Wednesday, July 30, 2008
What I like about you......
The Girls were in rare form today.....More meltdowns than if we had 8 toddlers!
When we got back from Therapy, I had the girls get ready for bed and we were having a family meeting in the living room.....After a long period of time, we met back in the living room. Marie said that she was feeling very sad today and asked if we could do the "Five Things" game.
The "Five Things" Game is where each person writes down five positive things about all of the other members of the family. The rules are they can't be non specific things like "she is a good person", it can't be something like "it is funny when she/he farts" or anything else that is really a put down and it can't be a physical attribute. Tonight, I added a twist. They also had to list five good things about themselves.

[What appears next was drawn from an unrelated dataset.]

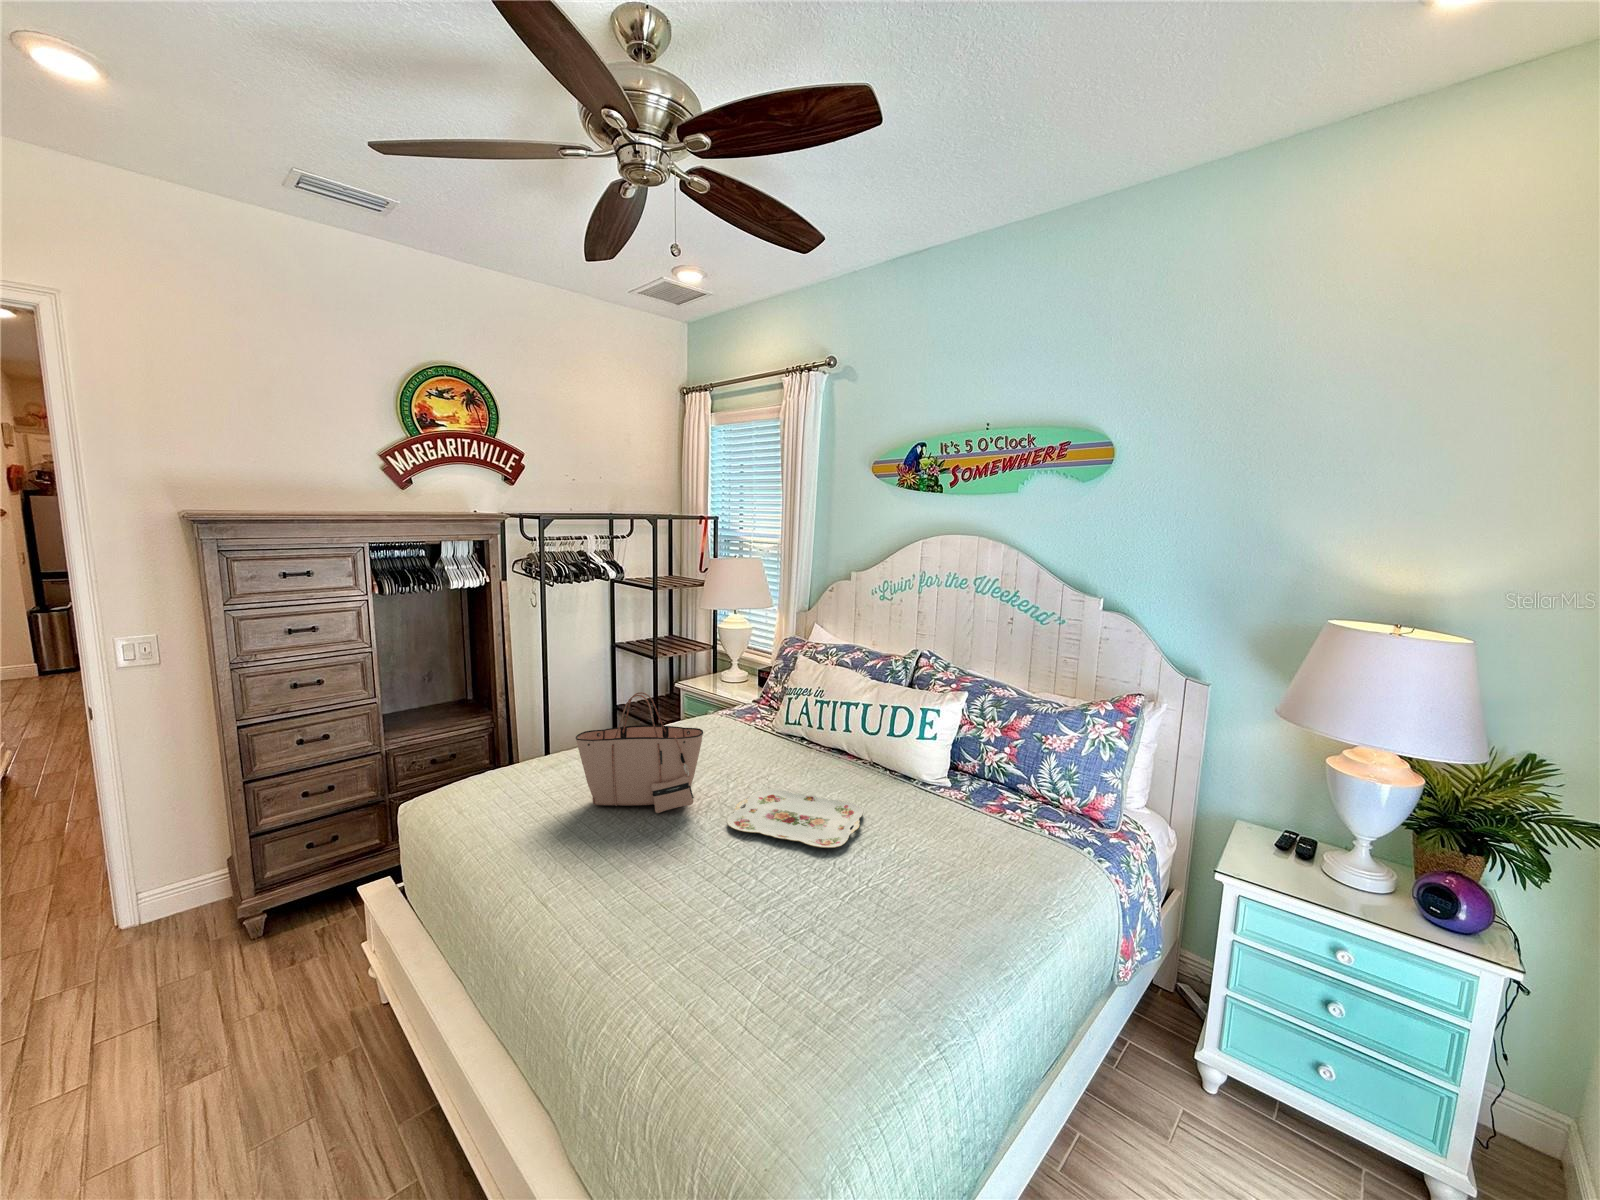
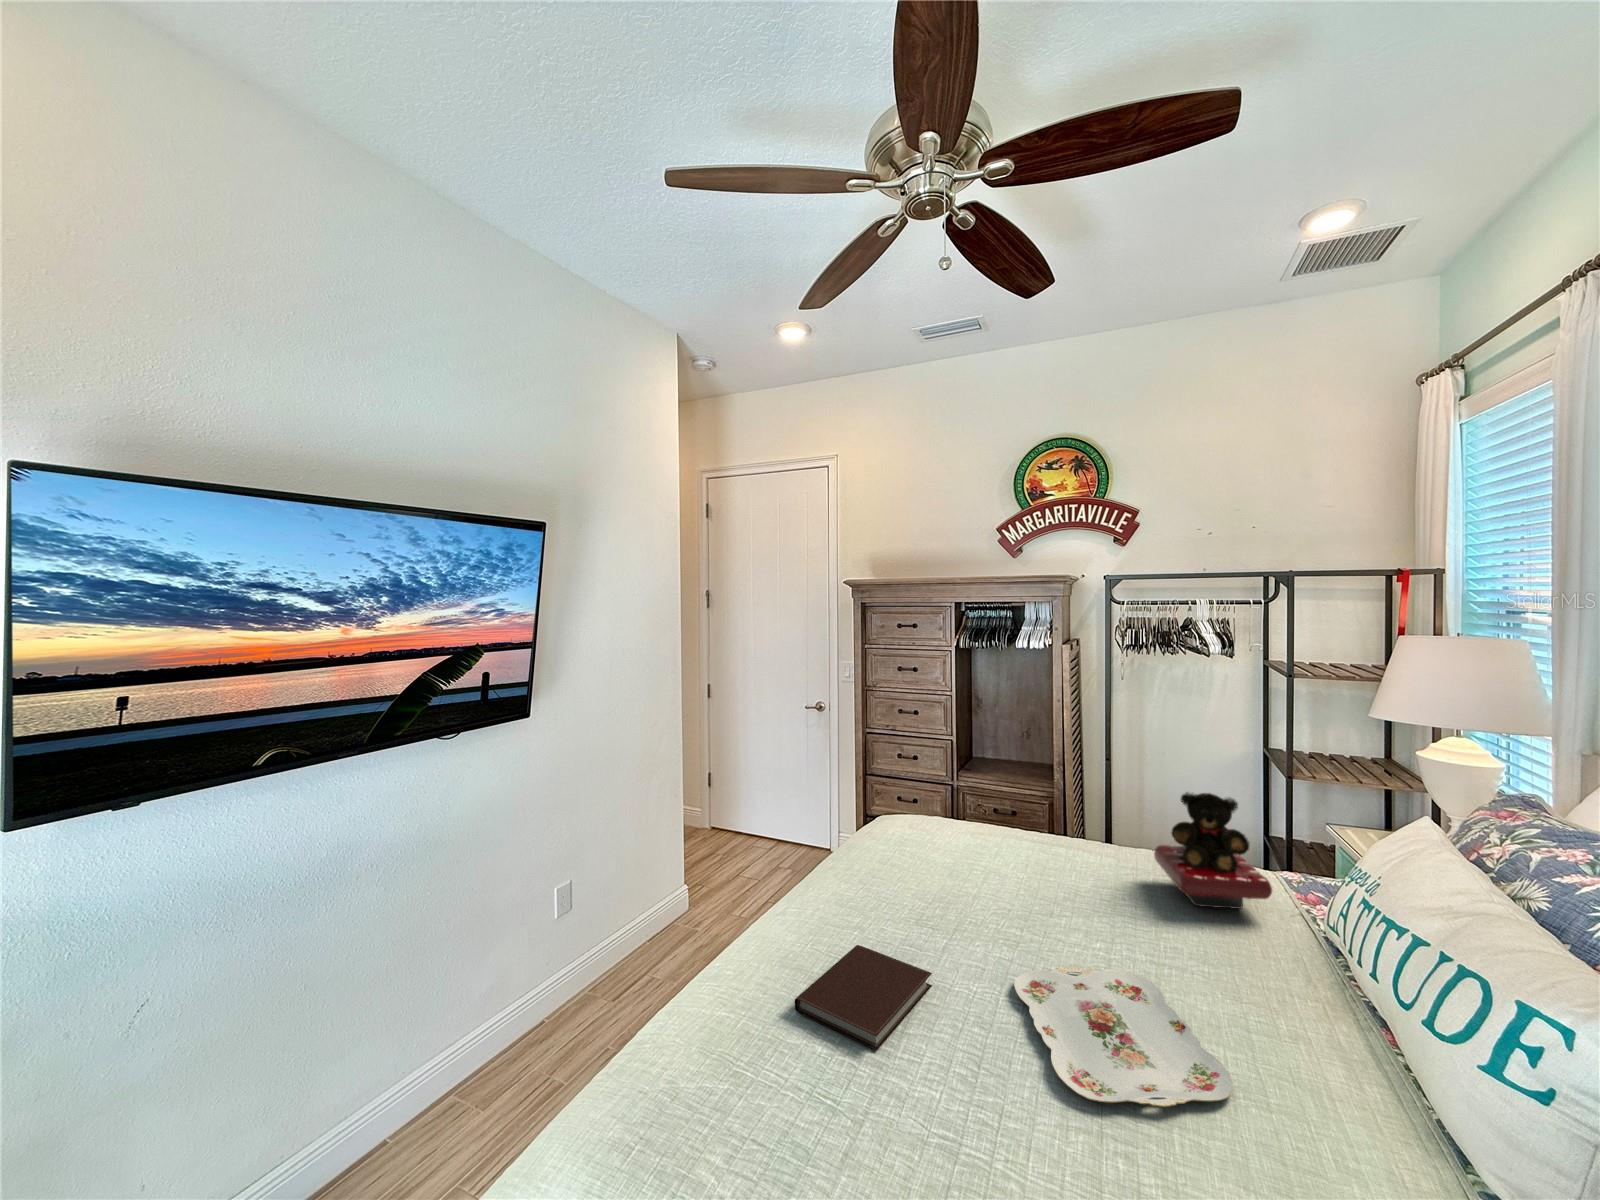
teddy bear: none [686,670,759,746] -> present [1154,792,1272,909]
tote bag: present [576,692,703,813] -> none [946,779,1060,933]
notebook: none [621,852,740,939] -> present [795,945,932,1051]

Marie is very quick and always proud of her answers. When we do this exercise she is quick with her answers and they are always good things. I enjoy the fact that she gets into this stuff. She loves to contribute to our family in a positive way.....She loves to give and receive compliments. Which is just really a joy!
Rose really struggles with this entire exercise. Which is very telling as to where her mind and heart are at this point. She has no self esteem or any sense of self worth which led to her having a very difficult time with giving and receiving compliments. It breaks my heart to watch her struggle with a seemingly simple way to bond as a family....
Even with Rose's struggles, it still remains a very fruitful exercise. It is a break from the seemingly endless train of tantrums and rude comments. We all get the opportunity to sit down and remember the wonderful things we all bring to the table. It is a way for us to feel good about ourselves and to feel good about our fellow family members. Yay me for the idea!
During therapy today, Rose's therapist said we are really doing everything that we can do to help her, it comes down to her willingness to get better. She really isn't there yet.....But on the bright side....her therapist is young and said she will be around for many years.....HAHAHA.....so we have years to deal with this stuff.....it felt good to know that someone else thought we were doing the right things.....It always makes me happy to know that the issue remains on Rose's end and it isn't our lack of parenting skills. We just continue to pray that she has the "Eureka" moment and we can collectively begin to heal as a family.
My husband and I truly enjoy our time alone when the girls go to bed. It is our saving grace. We are so blessed that we have this time alone to enjoy each other and share our quiet times together. I am truly thankful that we have each other on this journey. It is a great comfort to know that we are stuck here together for this grand adventure!